The promise to experience time—or kairos—at its fullest in an inspirational event attracted students to participate in the highly anticipated Kairos retreat in early February.
Twenty-six students signed up for the retreat with University Ministry. Participants were told the weekend was a confidential student-led experience offering the opportunity to open doors to new relationships with God, friends, family, and themselves—nothing else about the weekend was revealed.
“It’s a great experience, if you’re willing to be open and let loose,” said Cody Koepke, senior Kairos leader.
The sense of mystery and curiosity created excitement and drove students to register at full capacity for the retreat.

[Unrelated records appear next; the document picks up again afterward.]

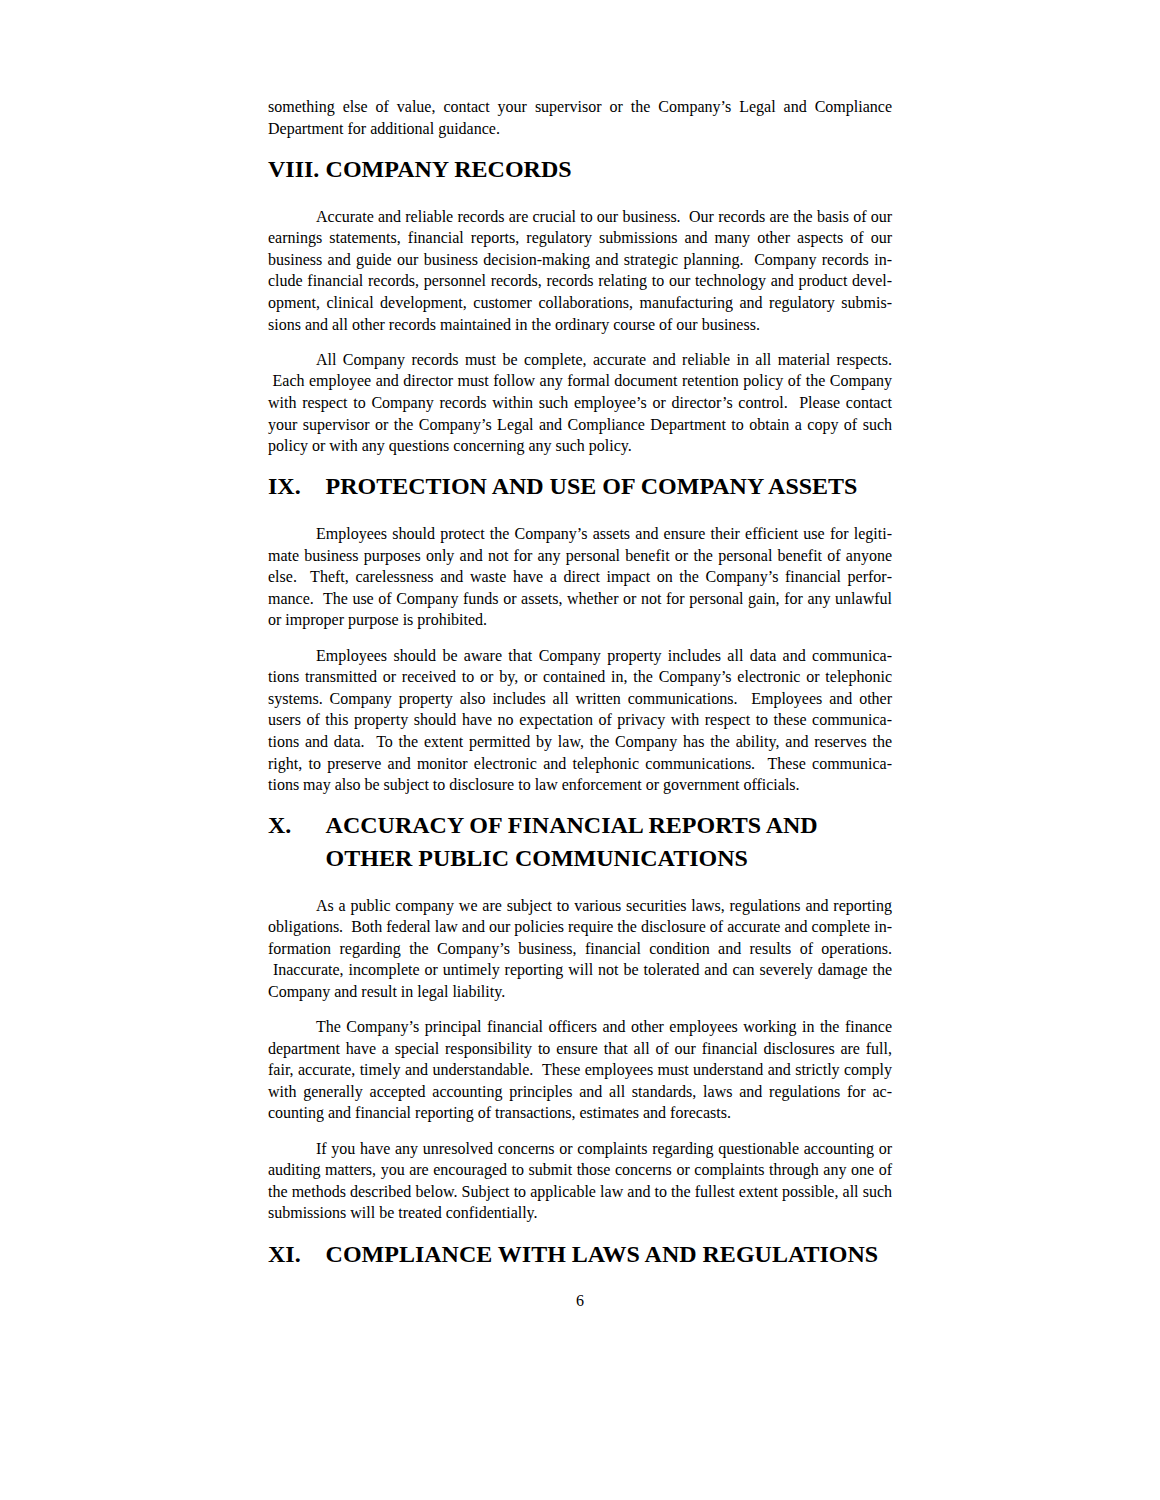something else of value, contact your supervisor or the Company’s Legal and Compliance Department for additional guidance.
VIII. Company Records
Accurate and reliable records are crucial to our business. Our records are the basis of our earnings statements, financial reports, regulatory submissions and many other aspects of our business and guide our business decision-making and strategic planning. Company records include financial records, personnel records, records relating to our technology and product development, clinical development, customer collaborations, manufacturing and regulatory submissions and all other records maintained in the ordinary course of our business.
All Company records must be complete, accurate and reliable in all material respects. Each employee and director must follow any formal document retention policy of the Company with respect to Company records within such employee’s or director’s control. Please contact your supervisor or the Company’s Legal and Compliance Department to obtain a copy of such policy or with any questions concerning any such policy.
IX. Protection and Use of Company Assets
Employees should protect the Company’s assets and ensure their efficient use for legitimate business purposes only and not for any personal benefit or the personal benefit of anyone else. Theft, carelessness and waste have a direct impact on the Company’s financial performance. The use of Company funds or assets, whether or not for personal gain, for any unlawful or improper purpose is prohibited.
Employees should be aware that Company property includes all data and communications transmitted or received to or by, or contained in, the Company’s electronic or telephonic systems. Company property also includes all written communications. Employees and other users of this property should have no expectation of privacy with respect to these communications and data. To the extent permitted by law, the Company has the ability, and reserves the right, to preserve and monitor electronic and telephonic communications. These communications may also be subject to disclosure to law enforcement or government officials.
X. Accuracy of Financial Reports and Other Public Communications
As a public company we are subject to various securities laws, regulations and reporting obligations. Both federal law and our policies require the disclosure of accurate and complete information regarding the Company’s business, financial condition and results of operations. Inaccurate, incomplete or untimely reporting will not be tolerated and can severely damage the Company and result in legal liability.
The Company’s principal financial officers and other employees working in the finance department have a special responsibility to ensure that all of our financial disclosures are full, fair, accurate, timely and understandable. These employees must understand and strictly comply with generally accepted accounting principles and all standards, laws and regulations for accounting and financial reporting of transactions, estimates and forecasts.
If you have any unresolved concerns or complaints regarding questionable accounting or auditing matters, you are encouraged to submit those concerns or complaints through any one of the methods described below. Subject to applicable law and to the fullest extent possible, all such submissions will be treated confidentially.
XI. Compliance with Laws and Regulations
6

As the participants exited Lewis Hall to embark on a new venture for two nights and three days, a large crowd lined sidewalks near the front door cheering this year’s participators like crowds encouraging runners in a marathon.
Kairos is a religious retreat held, this year, at the Portiuncula Center for Prayer, a retreat center in Frankfort, IL. It is structured specifically for young adults balancing prayer with integrated communication from family and friends.
| Students leaving for the retreat were seen off by an adoring crowd.
According to Ann Hillman, University Ministry coordinator of community outreach and retreats, it builds on the relationship with the self, faith, and God to focus on life occurrences that truly matter.
“Before I came on the Kairos retreat, I was extremely skeptical about what was going to happen. I honestly thought a priest was going to put us in a room with a Bible the entire weekend. However, I trusted my friend Jason, who recommended I go on this retreat, and it was one of the best experiences I’ve had at Dominican University,” said Anthony Pisano, sophomore Kairos leader.
Before boarding the bus, students were told to leave behind phones, laptops, and the concept of time—or “chromos.” The Greeks have two words for time: chronos referring to the tracking and sequence of time, and kairos referring to the right moment in time.
Participants were asked to welcome a change of pace, a time where the world stopped and life was grasped.
Whenever anyone asked a Kairos leader, “What are we doing next?,” the leader would simply respond: “P.D.A.! —Participate and Don’t Anticipate!”
The entire retreat was full of pleasant surprises, some of which were emotionally staggering, but the Kairos retreat builds a sense of community and support for each and every individual.
“Once you go to Kairos, you'll look for any opportunity to go back,” said Cassandra Williams, senior participant.
Kairos is a place where people are shown incredible love and acceptance from complete strangers. These complete strangers turn into more than friends. They become family and accompany one another through difficult times.
“Whether you've been on retreats before or not, you should definitely look into the Kairos retreat. The Kairos family welcomes you with open arms,” said Cynthia Velasquez, Kairos home team member.
When the students returned on Sunday night they were greeted by one last surprise.
The Kairos event concluded with a prayer service and, as the participants left behind the concept of kairos, they were told to continue living in the moment and relieve themselves and others of all the pressure time brings.
The Kairos retreat, in its third year at Dominican, welcomed this year’s participators, known as the K3 team, to the larger Kairos family of past Kairos participants.